At least that seems to be the motivation for the activity that includes the strolling about of the women of New York City, some of whom are upright citizens and some of whom are fancy ladies.

Since there are eight members of the cast--five women and three men--the bawdy ladies of the 1910 evening and the more presentable women are played by the same four who sometimes wear Karl Ruckdeschel's floor-length outfits with their skirts dusting the floor and sometimes with the skirts hitched up to reveal suggestively flouncy petticoats.

The Sharp-Carbonara intention seems not so much to tell a specific detailed story but rather, as the title implies, to present a slice-of-life illustration. Martha Clarke adherents might find her Belle Epoque, based on the life of Henri Toulouse-Lautrec, similar in purpose.

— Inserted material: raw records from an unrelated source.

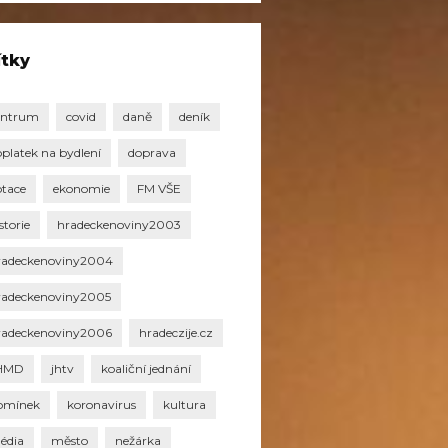
ítky
entrum
covid
daně
deník
oplatek na bydlení
doprava
otace
ekonomie
FM VŠE
storie
hradeckenoviny2003
radeckenoviny2004
radeckenoviny2005
radeckenoviny2006
hradeczije.cz
HMD
jhtv
koaliční jednání
omínek
koronavirus
kultura
édia
město
nežárka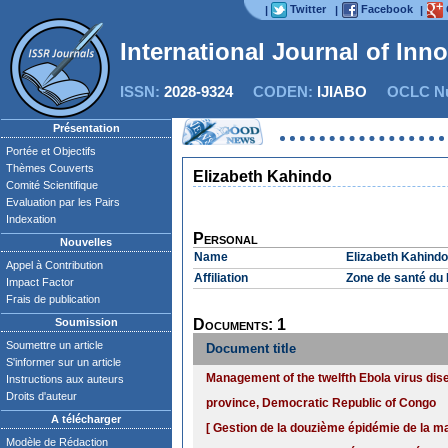
Twitter
Facebook
|
|
|
International Journal of Inn
ISSN:
2028-9324
CODEN:
IJIABO
OCLC Nu
Présentation
Portée et Objectifs
Thèmes Couverts
Elizabeth Kahindo
Comité Scientifique
Evaluation par les Pairs
Indexation
Personal
Nouvelles
Name
Elizabeth Kahindo
Appel à Contribution
Affiliation
Zone de santé du
Impact Factor
Frais de publication
Soumission
Documents: 1
Soumettre un article
Document title
S'informer sur un article
Management of the twelfth Ebola virus dis
Instructions aux auteurs
Droits d'auteur
province, Democratic Republic of Congo
A télécharger
[ Gestion de la douzième épidémie de la ma
Modèle de Rédaction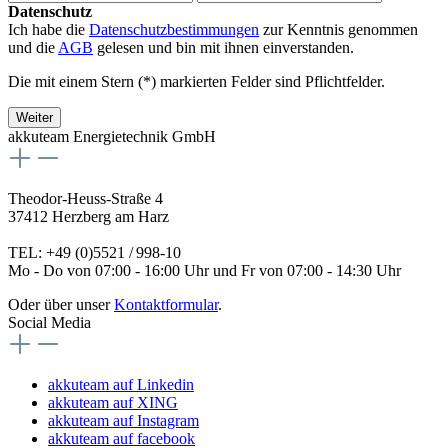
Datenschutz
Ich habe die
Datenschutzbestimmungen
zur Kenntnis genommen
und die
AGB
gelesen und bin mit ihnen einverstanden.
Die mit einem Stern (*) markierten Felder sind Pflichtfelder.
Weiter
akkuteam Energietechnik GmbH
Theodor-Heuss-Straße 4
37412 Herzberg am Harz
TEL: +49 (0)5521 / 998-10
Mo - Do von 07:00 - 16:00 Uhr und Fr von 07:00 - 14:30 Uhr
Oder über unser
Kontaktformular
.
Social Media
akkuteam auf Linkedin
akkuteam auf XING
akkuteam auf Instagram
akkuteam auf facebook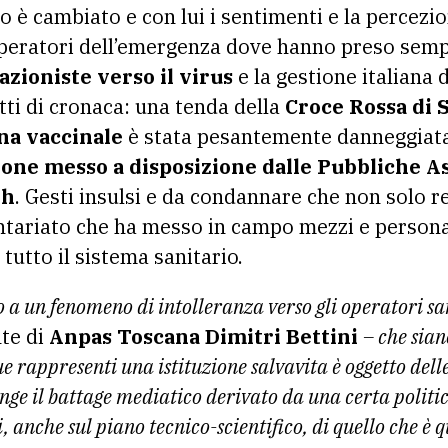
 è cambiato e con lui i sentimenti e la percezio
operatori dell’emergenza dove hanno preso semp
azioniste verso il virus
e la gestione italiana 
tti di cronaca: una tenda della
Croce Rossa di S
na vaccinale
è stata pesantemente danneggiata
one messo a disposizione dalle Pubbliche As
gh
. Gesti insulsi e da condannare che non solo 
ontariato che ha messo in campo mezzi e persona
utto il sistema sanitario.
o a un fenomeno di intolleranza verso gli operatori sa
te di
Anpas Toscana Dimitri Bettini
– che sian
e rappresenti una istituzione salvavita è oggetto delle
iunge il battage mediatico derivato da una certa polit
i, anche sul piano tecnico-scientifico, di quello che è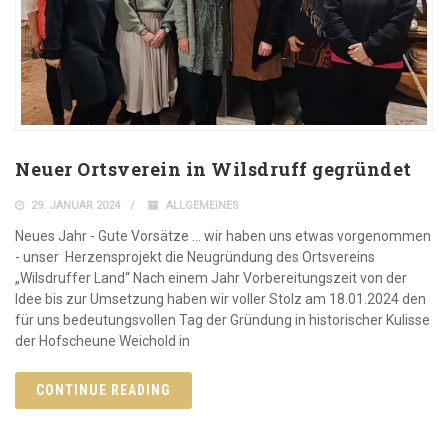
Neuer Ortsverein in Wilsdruff gegründet
29. JANUAR 2024
ALLGEMEINES
Neues Jahr - Gute Vorsätze … wir haben uns etwas vorgenommen
- unser Herzensprojekt die Neugründung des Ortsvereins
„Wilsdruffer Land“ Nach einem Jahr Vorbereitungszeit von der
Idee bis zur Umsetzung haben wir voller Stolz am 18.01.2024 den
für uns bedeutungsvollen Tag der Gründung in historischer Kulisse
der Hofscheune Weichold in
CONTINUE READING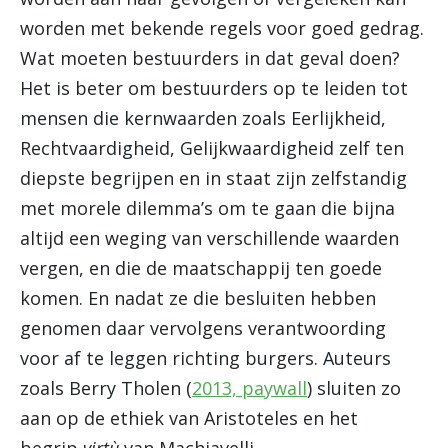
worden met bekende regels voor goed gedrag.
Wat moeten bestuurders in dat geval doen?
Het is beter om bestuurders op te leiden tot
mensen die kernwaarden zoals Eerlijkheid,
Rechtvaardigheid, Gelijkwaardigheid zelf ten
diepste begrijpen en in staat zijn zelfstandig
met morele dilemma’s om te gaan die bijna
altijd een weging van verschillende waarden
vergen, en die de maatschappij ten goede
komen. En nadat ze die besluiten hebben
genomen daar vervolgens verantwoording
voor af te leggen richting burgers. Auteurs
zoals Berry Tholen (
2013, paywall
) sluiten zo
aan op de ethiek van Aristoteles en het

The team's approach here is to keep everything from stopping to settle on one aspect. Not only do their rhapsodic melodies keep scenting the air--keep mutating from one tune to the next--but, courtesy of choreographer Lynn Mancinelli, the cast's movements never stop. The patterns remain fluid. They melt and meld like waves easing onto the shore and then silently receding. The result is beautiful to watch, simultaneously lulling and stimulating.

The cast members, all of whom sing elegantly and move gracefully, are Shira Averbuch, Emily Kratter, Justin McEllroy, Lynn Mancinelli, Stephanie Lynne Mason, James Scheider, Michael Sheehy and Katie Rose Summerfield. The musicians, playing in sight, yet in the shadows, are Samuel Quiggins on cello, Nick Stubblefield at the piano, Frederika Krier on violin and music director Carbonara on, of course, guitar--which, incidentally, wasn't necessarily a prominent instrument 100 years back. But so what?

It may be that the above description will sound familiar to some musical aficionados. There's a reason for that. In 2014 Sharp and Carbonara offered Solitary Light, which was pointedly about the Triangle Shirtwaist tragedy. Some of the material in Evening-1910 is lifted from the previous work.

I didn't get to see that one. So I can't comment on how much Evening-1910 is like Solitary Light. I can say that little here has to do with the 1911 tragedy, which is now a small patch in the current musical quilt. It may be that in reconsidering Solitary Light, Sharp and Carbonara decided there have been enough properties focused on the troubling event and thought it wiser to broaden the panorama.

What I can say is that I've been assured Evening-1910 is a new piece, and as such I highly recommend you go. If you do, I might see you there, because I'm certainly returning to be mesmerized by it once again. I'm also waiting with bated breath for any recording the creators put together. And that, too, will receive repeated attention on my appropriate equipment.